The spirit of Agatha Christie
lives on…in a new Hercule Poirot book by Sophie Hannah
It probably marks me out as irredeemably
middle-brow, but I am a complete and utter devotee of Agatha Christie. The
queen of the intricately-plotted murder mystery, Christie is a past mistress of
setting the scene just so, littering the story with red herrings, before
pulling together all the clues (and false clues) together in a denouement that
I never ever saw coming. I read my first Christie when I was still at school,
and ever since, I pull out her books every couple of years or so to re-read
them, just so that I can experience once again the thrill that I felt when I
first came upon them. And Christie, bless her dear departed soul, never
disappoints.
Of the two staples of her fiction, I always
preferred Hercule Poirot, the quirky, eccentric, French-expostulating,
terrifying bright, and brilliantly (or should that be Brilliantined?)
moustachioed Belgian detective, to the English spinster, Miss Marple, whose
inquisitive disposition and propensity to meddle made me feel positively
squeamish on occasion. So, you can imagine my delight when I read that Hercule
Poirot was being brought back to life by the Christie estate, with his new adventure
being assigned to the British writer, Sophie Hannah, who is quite the dab hand
at writing psychological crime thrillers.

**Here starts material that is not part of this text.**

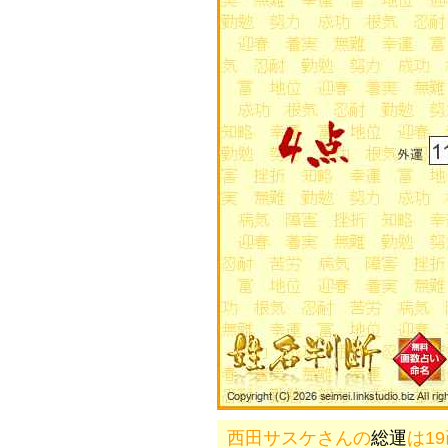
西田サスケさんの
総運
は1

I have been a fan of Hannah as well,
though she doesn’t inspire the same devotion as Christie, but I wasn’t quite
sure if she could bring the spirit of Christie and the personality of Poirot
come alive once again on paper. Well, I have just finished reading The Monogram
Murders (as it always is with every ‘Agatha Christie’, in one greedy gulp) and
I am happy to report that, for the most part, Hannah succeeds very well indeed.
The turning-and-twisting plot is worthy
of Christie herself, the portrayal of Hercule Poirot is dead-on (is it just me
who can never read the name without conjuring up the image of David Suchet in
my head?), and Hannah – a big Christie fan herself – does a splendid job of
conjuring up the atmosphere of England between the two wars, a society in flux
in which the old moral certainties are fraying rapidly. Where she fails is in
replicating the classic simplicity of a Christie whodunit. The devices are all
intact but the plot is much too convoluted and the denouement stretches
credulity a tad. That said, I was glad to have read the book and sad when it
finished – which is sometimes all you can ask of a novel.
But would the story have worked just as
well if the detective had been an Italian called Gianni Pirelli? And if the
only author credited was Sophie Hannah? Yes, it would. And perhaps it would
have worked better because the reader wouldn’t constantly be referencing Agatha
Christie in his or her head.
Which brings me to this week’s question:
does it make sense to rework old classics by having them reinvented by new
authors? Or should we leave them well alone?
Speaking for myself, I always believed
that classics were best left well alone. If you needed to tell a story, why not
do it with through characters that you had dreamed up? Why cannibalize those
that had their birth in other people’s imaginations?
What made me change my mind was P.D.
James’s homage to Pride and Prejudice, a murder mystery called Death Comes to
Pemberley. This opens six years after the protagonists of Jane Austen’s magnum
opus, Elizabeth Bennet and Fitzwilliam Darcy, have married and settled down to
blissful matrimony in their sprawling Derbyshire estate, Pemberley. They are
all set to host the autumn ball when an ugly, violent death intrudes upon their
perfect ordered world.
Like all P.D. James’s suspense thrillers,
this one was immaculately crafted as well, but what brought particular pleasure
to an Austen fan like me was the glimpse into the married life of Mr and Mrs
Darcy, now the proud parents of two young boys. For all of us who wonder what
happens after the happily ever after, this was a big bonus, indeed.
For some reason, of all of Austen’s
novels, Pride and Prejudice is the one that exercises the maximum hold on our
hearts. But even so, it took particular guts and an amazing leap of imagination
for Jo Baker to write Longbourn, the book that tells us the story of the
servants who served the Bennet household. And it worked because Baker didn’t
just indulge in Upstairs-Downstairs conceit, but instead fleshed out the staff
as living, breathing characters with stories of their own (though I still
haven’t forgiven her for the needless calumny heaped on poor, old Mr Bennet – no
sorry, I’m not telling, you’ll just have to find out for yourself!)
But while these may be triumphs of
imagination over hope, do all such recastings of old classics work? I have
never been a fan of Ian Fleming – or James Bond, for that matter – but those
who love the spy with a license to kill tell me that William Boyd’s recreation
of James Bond is immeasurably superior to that of Jeffrey Deaver’s.
For my part, I have just discovered Jill
Paton Walsh’s resurrection of those legendary characters of detective fiction,
Lord Peter Wimsey (later the Duke of Denver) and Harriet Vane, created by the
inimitable Dorothy L Sayers. And I have a horrid suspicion that they are going
to keep terribly busy in the foreseeable future.